#### [WORK TASK]
Give again, word for word, the lines below that run from the line with "[00:00.000]" through the line with "1: (36, 107, 1.30)". Drop the pictures.

#### [INPUT]

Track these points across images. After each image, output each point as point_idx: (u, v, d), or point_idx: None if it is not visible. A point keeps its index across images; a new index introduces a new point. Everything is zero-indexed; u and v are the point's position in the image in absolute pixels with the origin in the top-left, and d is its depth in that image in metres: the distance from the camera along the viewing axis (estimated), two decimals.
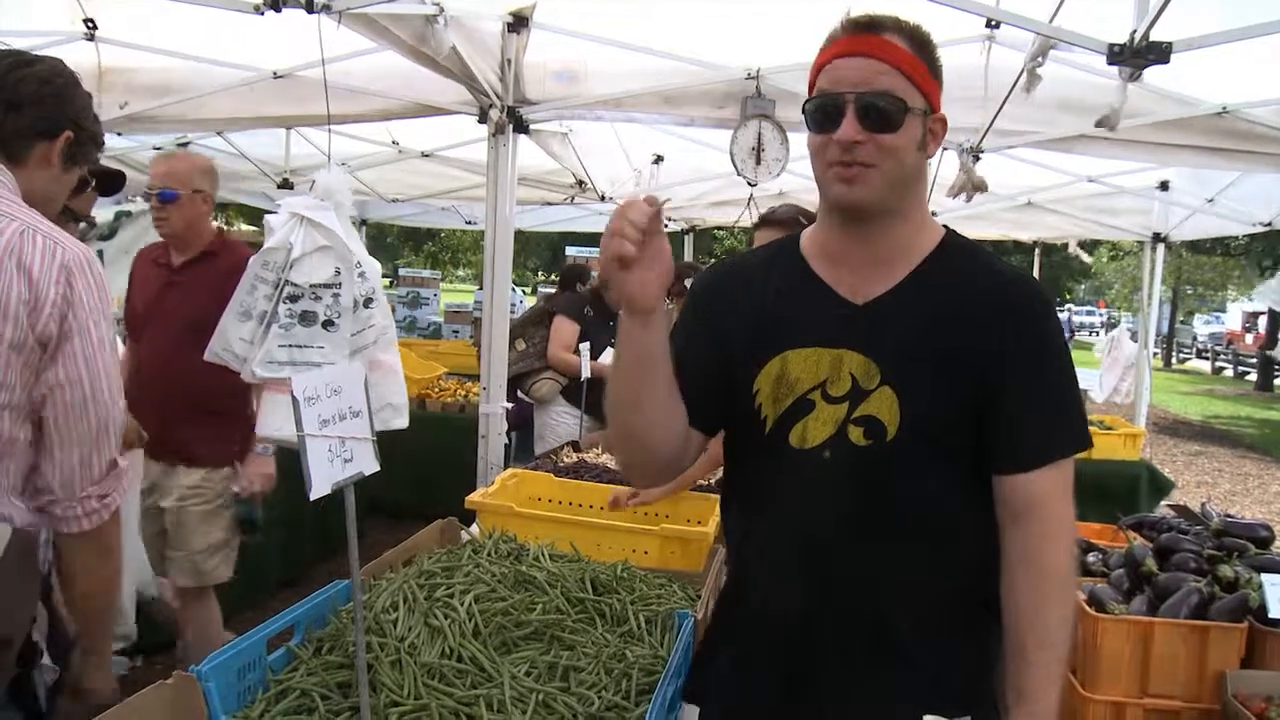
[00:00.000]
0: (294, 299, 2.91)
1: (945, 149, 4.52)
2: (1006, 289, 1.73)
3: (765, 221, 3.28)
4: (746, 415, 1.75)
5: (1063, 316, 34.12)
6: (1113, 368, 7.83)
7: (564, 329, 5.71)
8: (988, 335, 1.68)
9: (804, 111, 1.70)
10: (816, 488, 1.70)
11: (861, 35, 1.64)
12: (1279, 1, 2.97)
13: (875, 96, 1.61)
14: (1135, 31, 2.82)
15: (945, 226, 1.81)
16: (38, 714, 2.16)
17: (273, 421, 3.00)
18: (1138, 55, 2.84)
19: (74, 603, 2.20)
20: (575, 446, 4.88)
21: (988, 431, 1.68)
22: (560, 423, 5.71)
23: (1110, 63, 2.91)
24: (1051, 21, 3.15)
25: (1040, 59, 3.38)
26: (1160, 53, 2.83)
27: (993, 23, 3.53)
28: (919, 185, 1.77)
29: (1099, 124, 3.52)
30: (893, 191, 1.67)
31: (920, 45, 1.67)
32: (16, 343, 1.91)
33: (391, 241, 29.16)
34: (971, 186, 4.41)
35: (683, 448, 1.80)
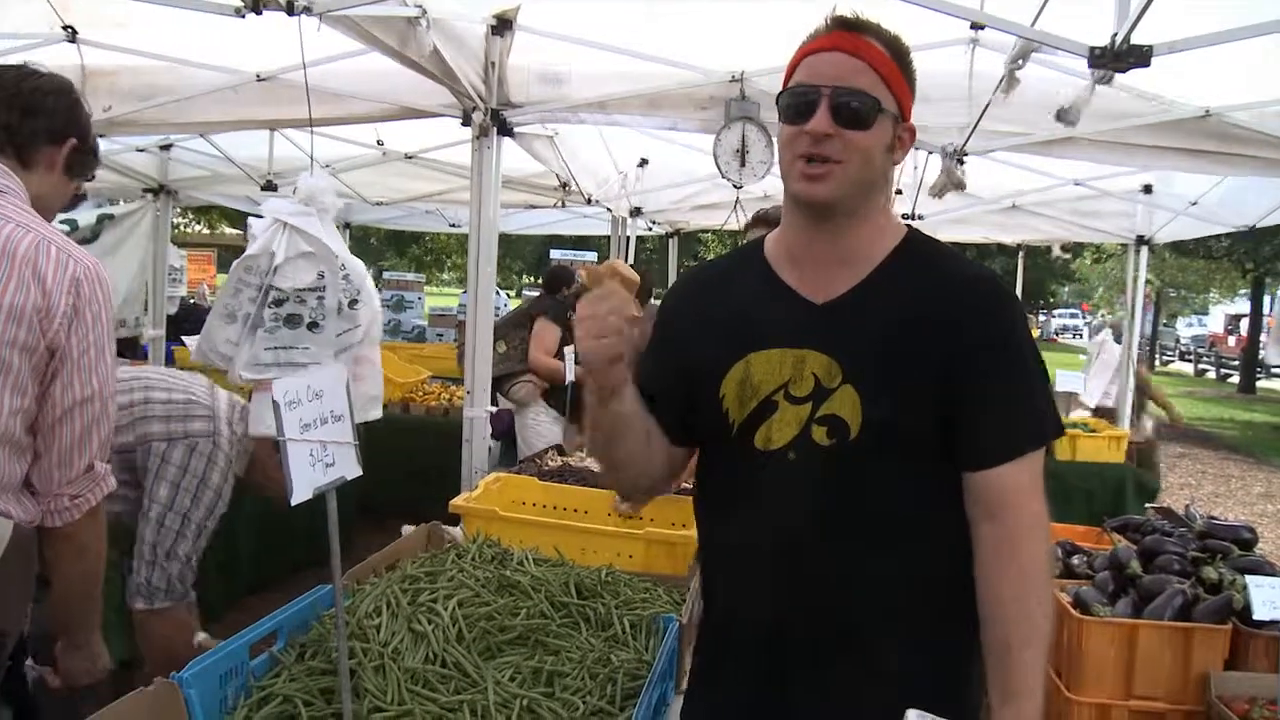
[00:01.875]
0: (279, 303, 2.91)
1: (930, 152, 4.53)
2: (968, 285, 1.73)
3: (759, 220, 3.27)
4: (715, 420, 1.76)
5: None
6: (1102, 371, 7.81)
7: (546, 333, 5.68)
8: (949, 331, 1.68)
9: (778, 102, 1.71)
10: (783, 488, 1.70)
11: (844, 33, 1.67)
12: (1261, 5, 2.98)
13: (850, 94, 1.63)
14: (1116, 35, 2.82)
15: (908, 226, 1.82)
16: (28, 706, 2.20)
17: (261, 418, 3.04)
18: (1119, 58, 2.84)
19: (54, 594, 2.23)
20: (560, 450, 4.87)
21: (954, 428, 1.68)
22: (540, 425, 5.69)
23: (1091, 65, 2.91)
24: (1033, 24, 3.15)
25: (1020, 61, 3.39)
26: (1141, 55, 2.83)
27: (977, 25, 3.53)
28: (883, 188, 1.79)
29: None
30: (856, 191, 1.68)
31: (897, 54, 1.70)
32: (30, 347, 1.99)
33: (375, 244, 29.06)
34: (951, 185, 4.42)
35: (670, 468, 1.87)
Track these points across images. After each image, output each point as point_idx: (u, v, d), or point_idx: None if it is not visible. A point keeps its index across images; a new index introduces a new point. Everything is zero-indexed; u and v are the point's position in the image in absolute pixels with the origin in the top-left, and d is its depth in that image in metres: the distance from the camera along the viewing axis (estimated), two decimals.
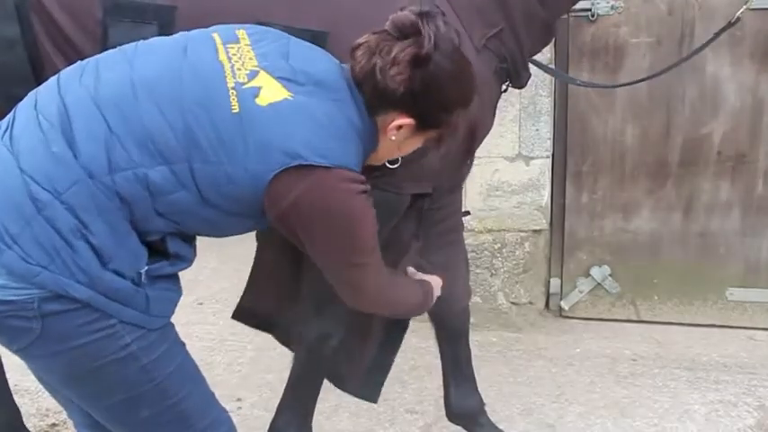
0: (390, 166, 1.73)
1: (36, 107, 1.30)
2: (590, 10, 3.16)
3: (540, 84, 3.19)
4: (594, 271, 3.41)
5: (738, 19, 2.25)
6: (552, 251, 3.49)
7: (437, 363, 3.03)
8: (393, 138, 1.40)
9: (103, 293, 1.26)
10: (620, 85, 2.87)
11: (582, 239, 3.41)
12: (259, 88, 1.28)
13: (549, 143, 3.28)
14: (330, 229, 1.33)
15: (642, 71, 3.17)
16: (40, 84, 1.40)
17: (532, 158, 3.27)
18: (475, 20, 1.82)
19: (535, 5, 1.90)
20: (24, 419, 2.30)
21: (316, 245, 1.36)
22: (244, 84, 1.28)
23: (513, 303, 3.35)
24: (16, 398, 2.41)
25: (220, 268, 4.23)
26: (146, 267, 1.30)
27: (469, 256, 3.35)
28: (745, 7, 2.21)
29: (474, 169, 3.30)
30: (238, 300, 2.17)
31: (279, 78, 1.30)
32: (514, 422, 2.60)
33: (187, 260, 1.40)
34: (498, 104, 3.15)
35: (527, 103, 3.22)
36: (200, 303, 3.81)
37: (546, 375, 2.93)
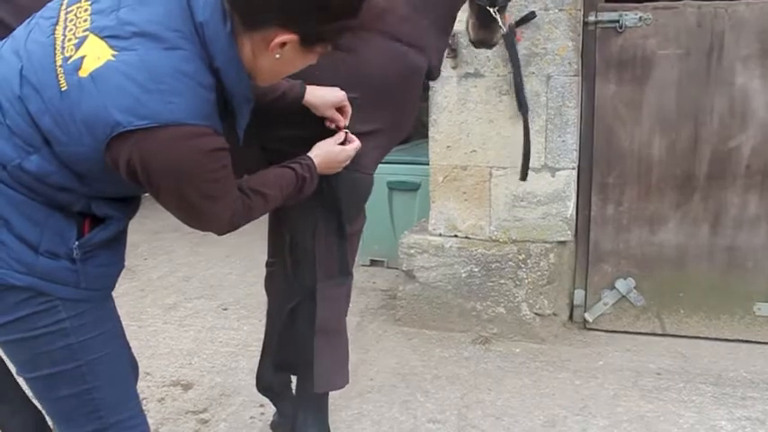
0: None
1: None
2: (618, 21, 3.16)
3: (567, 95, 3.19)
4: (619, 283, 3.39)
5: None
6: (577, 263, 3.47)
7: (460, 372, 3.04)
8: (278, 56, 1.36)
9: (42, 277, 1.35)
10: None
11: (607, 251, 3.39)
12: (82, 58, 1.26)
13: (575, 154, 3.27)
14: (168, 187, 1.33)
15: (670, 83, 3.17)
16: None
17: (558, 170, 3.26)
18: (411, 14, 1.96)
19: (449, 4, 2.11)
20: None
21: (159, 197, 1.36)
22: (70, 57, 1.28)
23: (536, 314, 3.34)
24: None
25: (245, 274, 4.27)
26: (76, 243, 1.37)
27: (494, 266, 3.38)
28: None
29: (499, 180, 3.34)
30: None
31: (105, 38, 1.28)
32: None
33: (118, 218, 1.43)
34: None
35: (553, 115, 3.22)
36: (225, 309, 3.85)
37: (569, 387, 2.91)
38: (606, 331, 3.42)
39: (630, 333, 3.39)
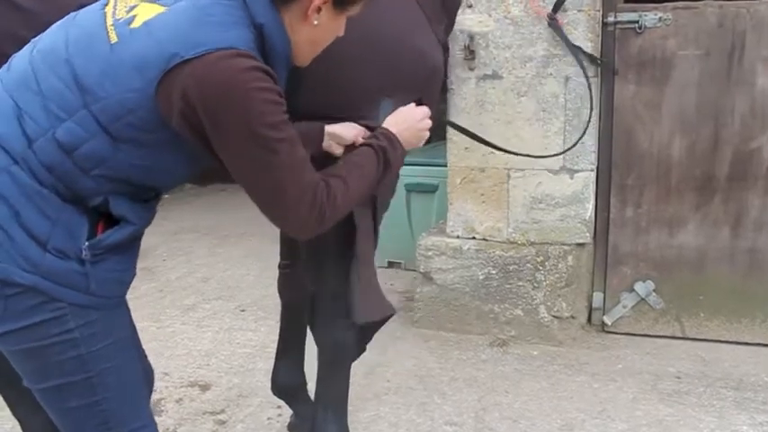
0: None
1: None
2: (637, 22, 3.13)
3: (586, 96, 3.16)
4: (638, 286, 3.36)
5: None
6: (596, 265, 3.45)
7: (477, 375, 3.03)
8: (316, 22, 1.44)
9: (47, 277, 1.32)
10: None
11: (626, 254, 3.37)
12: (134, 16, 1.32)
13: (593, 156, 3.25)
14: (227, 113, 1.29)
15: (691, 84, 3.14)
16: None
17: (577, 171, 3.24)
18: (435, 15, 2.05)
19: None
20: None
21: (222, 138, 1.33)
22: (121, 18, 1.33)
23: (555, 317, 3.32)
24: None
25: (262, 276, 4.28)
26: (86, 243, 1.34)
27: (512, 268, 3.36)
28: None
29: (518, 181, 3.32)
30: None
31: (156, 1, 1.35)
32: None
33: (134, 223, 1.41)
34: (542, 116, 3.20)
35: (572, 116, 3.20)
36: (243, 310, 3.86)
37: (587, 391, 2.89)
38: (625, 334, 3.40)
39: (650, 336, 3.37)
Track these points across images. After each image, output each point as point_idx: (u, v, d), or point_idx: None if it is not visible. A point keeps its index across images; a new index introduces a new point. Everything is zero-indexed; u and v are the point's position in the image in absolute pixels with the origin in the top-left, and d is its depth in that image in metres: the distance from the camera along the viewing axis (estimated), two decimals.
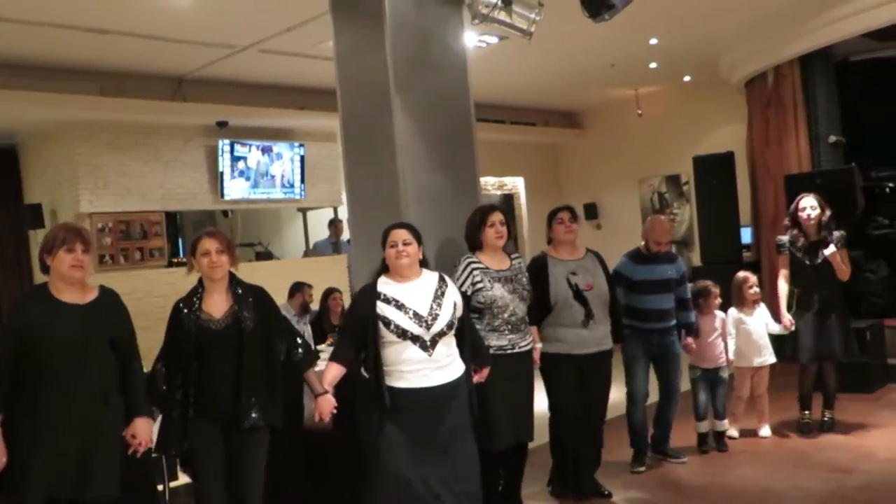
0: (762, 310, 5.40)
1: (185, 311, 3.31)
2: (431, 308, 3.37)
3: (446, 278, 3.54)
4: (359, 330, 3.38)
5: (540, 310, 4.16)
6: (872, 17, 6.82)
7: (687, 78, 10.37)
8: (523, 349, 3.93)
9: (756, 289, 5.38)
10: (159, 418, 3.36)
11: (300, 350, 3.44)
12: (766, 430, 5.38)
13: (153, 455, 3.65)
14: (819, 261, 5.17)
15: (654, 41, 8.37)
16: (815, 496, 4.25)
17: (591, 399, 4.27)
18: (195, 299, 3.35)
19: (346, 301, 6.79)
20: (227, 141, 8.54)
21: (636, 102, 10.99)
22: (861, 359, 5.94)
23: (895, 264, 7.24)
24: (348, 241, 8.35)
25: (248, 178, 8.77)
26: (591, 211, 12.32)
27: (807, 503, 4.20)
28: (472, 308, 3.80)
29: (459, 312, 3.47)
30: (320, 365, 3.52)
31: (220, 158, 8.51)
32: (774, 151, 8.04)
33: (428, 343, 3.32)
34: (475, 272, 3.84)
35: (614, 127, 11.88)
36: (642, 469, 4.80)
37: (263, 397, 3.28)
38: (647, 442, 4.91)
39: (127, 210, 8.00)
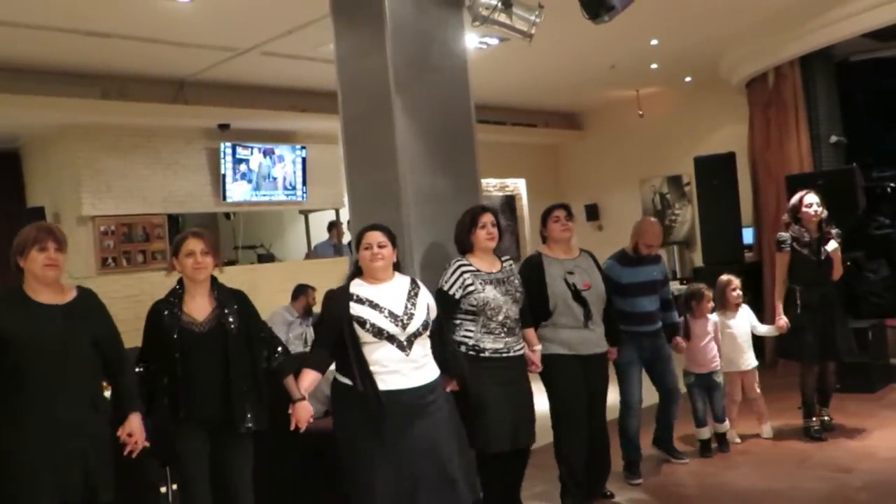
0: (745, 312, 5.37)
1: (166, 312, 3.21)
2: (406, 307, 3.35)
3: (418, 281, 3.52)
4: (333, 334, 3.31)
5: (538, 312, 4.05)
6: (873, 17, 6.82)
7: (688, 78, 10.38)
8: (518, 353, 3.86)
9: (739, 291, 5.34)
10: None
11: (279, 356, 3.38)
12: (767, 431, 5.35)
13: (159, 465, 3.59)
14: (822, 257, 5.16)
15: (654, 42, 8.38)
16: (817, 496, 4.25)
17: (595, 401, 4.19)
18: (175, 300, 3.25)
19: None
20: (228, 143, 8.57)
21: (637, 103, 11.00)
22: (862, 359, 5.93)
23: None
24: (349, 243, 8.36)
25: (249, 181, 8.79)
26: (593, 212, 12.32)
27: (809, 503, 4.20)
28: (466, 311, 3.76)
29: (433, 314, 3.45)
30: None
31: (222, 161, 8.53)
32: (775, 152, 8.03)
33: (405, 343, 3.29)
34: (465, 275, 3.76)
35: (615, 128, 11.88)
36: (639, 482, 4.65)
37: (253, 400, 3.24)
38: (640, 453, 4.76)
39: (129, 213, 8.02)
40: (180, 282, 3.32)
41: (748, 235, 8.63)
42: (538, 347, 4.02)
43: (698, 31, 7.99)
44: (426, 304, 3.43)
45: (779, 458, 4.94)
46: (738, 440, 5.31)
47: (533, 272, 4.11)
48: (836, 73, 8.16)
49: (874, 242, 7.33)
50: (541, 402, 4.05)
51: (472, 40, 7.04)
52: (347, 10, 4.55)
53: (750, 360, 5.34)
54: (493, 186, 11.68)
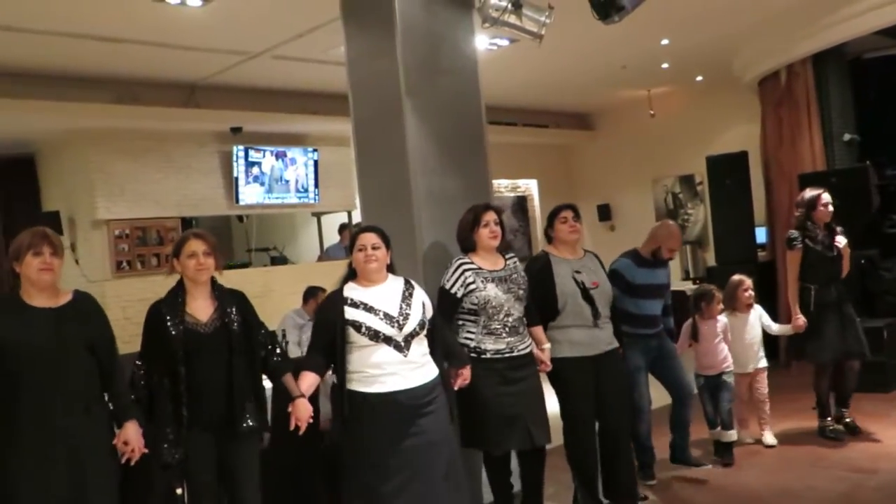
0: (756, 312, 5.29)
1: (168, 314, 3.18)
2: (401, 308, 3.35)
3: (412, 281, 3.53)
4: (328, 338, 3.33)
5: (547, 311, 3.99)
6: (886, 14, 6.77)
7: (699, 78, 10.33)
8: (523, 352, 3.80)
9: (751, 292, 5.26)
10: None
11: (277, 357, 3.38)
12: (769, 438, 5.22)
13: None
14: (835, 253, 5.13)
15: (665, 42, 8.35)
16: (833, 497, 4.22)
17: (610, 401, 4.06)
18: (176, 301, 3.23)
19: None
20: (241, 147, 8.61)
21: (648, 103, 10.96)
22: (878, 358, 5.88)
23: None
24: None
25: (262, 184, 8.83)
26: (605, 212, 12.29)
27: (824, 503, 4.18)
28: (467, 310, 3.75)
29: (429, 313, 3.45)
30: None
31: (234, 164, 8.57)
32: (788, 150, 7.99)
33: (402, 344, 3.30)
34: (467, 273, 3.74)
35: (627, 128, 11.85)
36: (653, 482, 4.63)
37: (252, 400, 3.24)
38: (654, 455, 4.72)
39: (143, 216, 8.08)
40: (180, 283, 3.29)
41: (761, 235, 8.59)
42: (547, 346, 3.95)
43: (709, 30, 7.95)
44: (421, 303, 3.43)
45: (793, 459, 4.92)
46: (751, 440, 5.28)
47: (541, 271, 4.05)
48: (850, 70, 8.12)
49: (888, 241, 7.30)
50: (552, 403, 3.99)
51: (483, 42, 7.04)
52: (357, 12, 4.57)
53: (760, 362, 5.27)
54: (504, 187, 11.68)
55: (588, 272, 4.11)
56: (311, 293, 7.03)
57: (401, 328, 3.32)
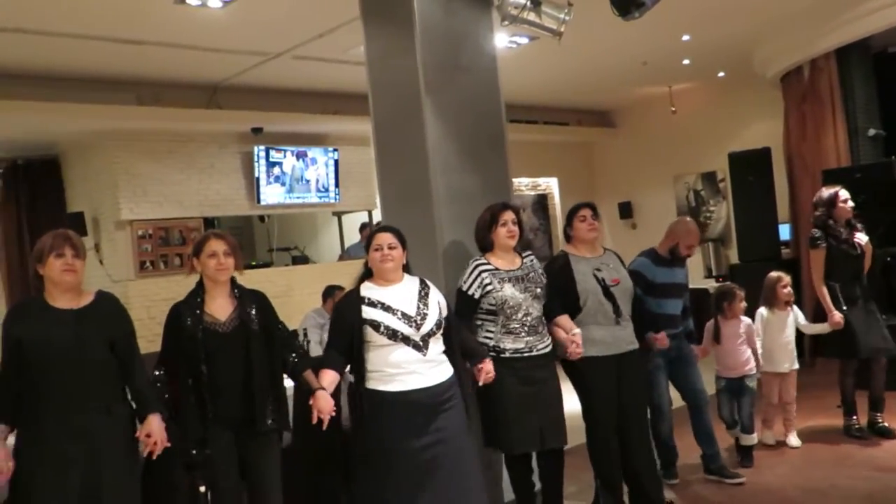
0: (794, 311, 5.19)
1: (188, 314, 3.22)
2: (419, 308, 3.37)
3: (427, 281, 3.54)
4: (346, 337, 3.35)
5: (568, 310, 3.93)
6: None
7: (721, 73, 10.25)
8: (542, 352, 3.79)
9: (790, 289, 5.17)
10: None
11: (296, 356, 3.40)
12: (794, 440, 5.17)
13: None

#### [TASK SOLUTION]
[00:00.000]
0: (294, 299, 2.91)
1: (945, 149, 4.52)
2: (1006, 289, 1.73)
3: (765, 221, 3.28)
4: (746, 415, 1.75)
5: (1063, 316, 34.12)
6: (1113, 368, 7.83)
7: (564, 329, 5.71)
8: (988, 335, 1.68)
9: (804, 111, 1.70)
10: (816, 488, 1.70)
11: (861, 35, 1.64)
12: (1279, 1, 2.97)
13: (875, 96, 1.61)
14: (1135, 31, 2.82)
15: (945, 226, 1.81)
16: (38, 714, 2.16)
17: (273, 421, 3.00)
18: (1138, 55, 2.84)
19: (74, 603, 2.20)
20: (575, 446, 4.88)
21: (988, 431, 1.68)
22: (560, 423, 5.71)
23: (1110, 63, 2.91)
24: (1051, 21, 3.15)
25: (1040, 59, 3.38)
26: (1160, 53, 2.83)
27: (993, 23, 3.53)
28: (919, 185, 1.77)
29: (1099, 124, 3.52)
30: (893, 191, 1.67)
31: (920, 45, 1.67)
32: (16, 343, 1.91)
33: (391, 241, 29.16)
34: (971, 186, 4.41)
35: (683, 448, 1.80)
[00:01.875]
0: (279, 303, 2.91)
1: (930, 152, 4.53)
2: (968, 285, 1.73)
3: (759, 220, 3.27)
4: (715, 420, 1.76)
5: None
6: (1102, 371, 7.81)
7: (546, 333, 5.68)
8: (949, 331, 1.68)
9: (778, 102, 1.71)
10: (783, 488, 1.70)
11: (844, 33, 1.67)
12: (1261, 5, 2.98)
13: (850, 94, 1.63)
14: (1116, 35, 2.82)
15: (908, 226, 1.82)
16: (28, 706, 2.20)
17: (261, 418, 3.04)
18: (1119, 58, 2.84)
19: (54, 594, 2.23)
20: (560, 450, 4.87)
21: (954, 428, 1.68)
22: (540, 425, 5.69)
23: (1091, 65, 2.91)
24: (1033, 24, 3.15)
25: (1020, 61, 3.39)
26: (1141, 55, 2.83)
27: (977, 25, 3.53)
28: (883, 188, 1.79)
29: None
30: (856, 191, 1.68)
31: (897, 54, 1.70)
32: (30, 347, 1.99)
33: (375, 244, 29.06)
34: (951, 185, 4.42)
35: (670, 468, 1.87)
Track these points across images. After each image, output each point as point_idx: (u, v, d), or point_idx: None if it is not visible. A point keeps its index across images; a new index introduces a new point. Everything is zero-indexed; u and v are the point's position in the image in absolute pixels with the origin in the top-left, and d is its depth in that image in metres: the distance from the camera along the viewing axis (estimated), two decimals.
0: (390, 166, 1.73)
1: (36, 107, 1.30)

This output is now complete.